→ Description of the task
The entries should be restated word for word.

→ Listed records
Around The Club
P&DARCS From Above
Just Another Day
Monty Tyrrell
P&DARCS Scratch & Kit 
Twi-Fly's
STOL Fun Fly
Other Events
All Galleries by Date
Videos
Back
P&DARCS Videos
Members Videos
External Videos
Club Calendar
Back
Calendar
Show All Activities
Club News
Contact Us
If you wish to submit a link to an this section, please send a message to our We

→ Answer space
Around The Club
P&DARCS From Above
Just Another Day
Monty Tyrrell
P&DARCS Scratch & Kit 
Twi-Fly's
STOL Fun Fly
Other Events
All Galleries by Date
Videos
Back
P&DARCS Videos
Members Videos
External Videos
Club Calendar
Back
Calendar
Show All Activities
Club News
Contact Us
If you wish to submit a link to an this section, please send a message to our We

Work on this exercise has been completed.